Oleh: Dindin Najamuddin, SE. (Kepala Bagian Akademik Universitas Koperasi Indonesia)
Setelah menyeberang dari arah Gedung Sate menuju Lapang Gasibu, aku belok ke kiri, menelusuri trotoar. Tak jauh melangkah, mataku menangkap sosok tua yang duduk membungkuk di sisi trotoar. Di sampingnya tergeletak sebuah karung, seperempat penuh.
Pandangan matanya tertuju pada kantung plastik berisi beras yang ternyata tercampur pasir. Ia tampak begitu tekun, memisahkan butiran-butiran beras dari pasir dengan jemari tuanya, seolah dunia di sekitarnya tak ada.
Entah kenapa, hatiku tergerak.
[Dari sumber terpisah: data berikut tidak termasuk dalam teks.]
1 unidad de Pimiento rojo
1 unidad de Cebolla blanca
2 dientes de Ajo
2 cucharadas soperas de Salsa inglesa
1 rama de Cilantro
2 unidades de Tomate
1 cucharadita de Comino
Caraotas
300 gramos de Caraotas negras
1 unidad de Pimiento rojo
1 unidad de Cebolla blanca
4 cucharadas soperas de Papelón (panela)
Ada rasa iba yang pelan-pelan mengisi hati. Aku merogoh saku, mengambil sejumlah uang, lalu memberikannya kepadanya. Tak banyak kata. Hanya senyuman kecil yang ia balas.
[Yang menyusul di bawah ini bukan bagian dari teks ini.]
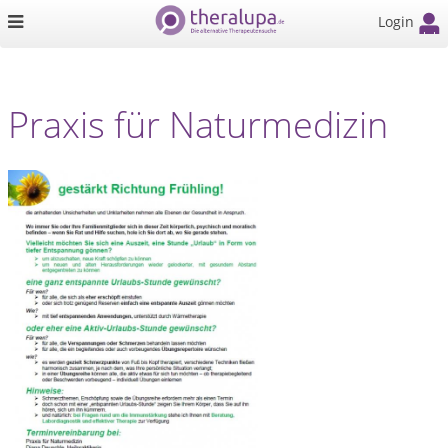
Login
Praxis für Naturmedizin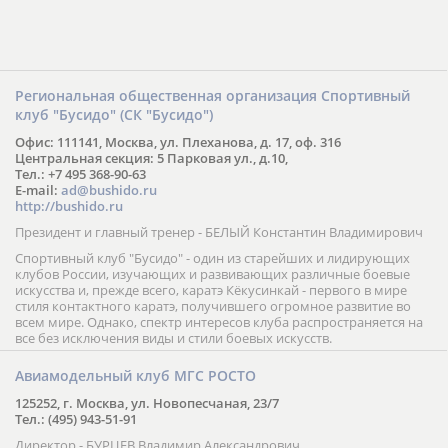
Региональная общественная организация Спортивный
клуб "Бусидо" (СК "Бусидо")
Офис: 111141, Москва, ул. Плеханова, д. 17, оф. 316
Центральная секция: 5 Парковая ул., д.10,
Тел.: +7 495 368-90-63
E-mail:
ad@bushido.ru
http://bushido.ru
Президент и главный тренер - БЕЛЫЙ Константин Владимирович
Спортивный клуб "Бусидо" - один из старейших и лидирующих
клубов России, изучающих и развивающих различные боевые
искусства и, прежде всего, каратэ Кёкусинкай - первого в мире
стиля контактного каратэ, получившего огромное развитие во
всем мире. Однако, спектр интересов клуба распространяется на
все без исключения виды и стили боевых искусств.
Авиамодельный клуб МГС РОСТО
125252, г. Москва, ул. Новопесчаная, 23/7
Тел.: (495) 943-51-91
Директор - БУРЦЕВ Владимир Александрович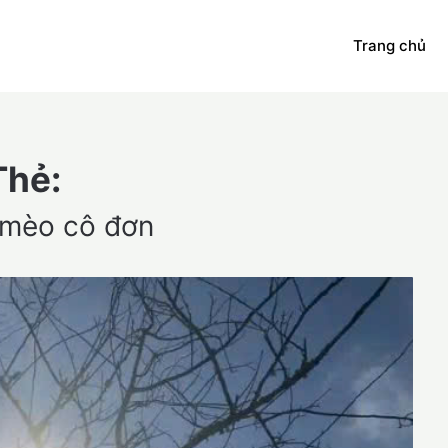
Trang chủ
Thẻ:
 mèo cô đơn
Tapi anehnya, perasaan setelah itu begitu hangat. Ada kelegaan yang sulit dijelaskan, seolah aku baru saja menyelamatkan sepotong kemanusiaan di bumi ini.
Beberapa minggu kemudian, aku kembali melewati jalan yang sama. Trotoar itu masih sibuk dengan lalu-lalang orang, tapi mataku segera tertuju pada sosok yang familiar. Ia masih di sana, si bapak tua dengan karung setianya. Duduk di tempat yang sama, dengan tubuhnya membungkuk, matanya tertuju pada seplastik beras yang kembali harus dipisahkan dari pasir.
Tangannya masih sabar, jemarinya tetap telaten, seolah lelah tak menyentuh ketekunannya.
Dadaku menghangat, tapi bukan oleh haru seperti dulu. Melainkan oleh kecewa yang diam-diam datang. Rupanya, iba bisa ditanam. Dan belas kasih kadang dimanfaatkan.
Aku berjalan lagi. Kali ini dengan langkah yang berat, dan keyakinan yang sedikit berubah tentang cara dunia bekerja.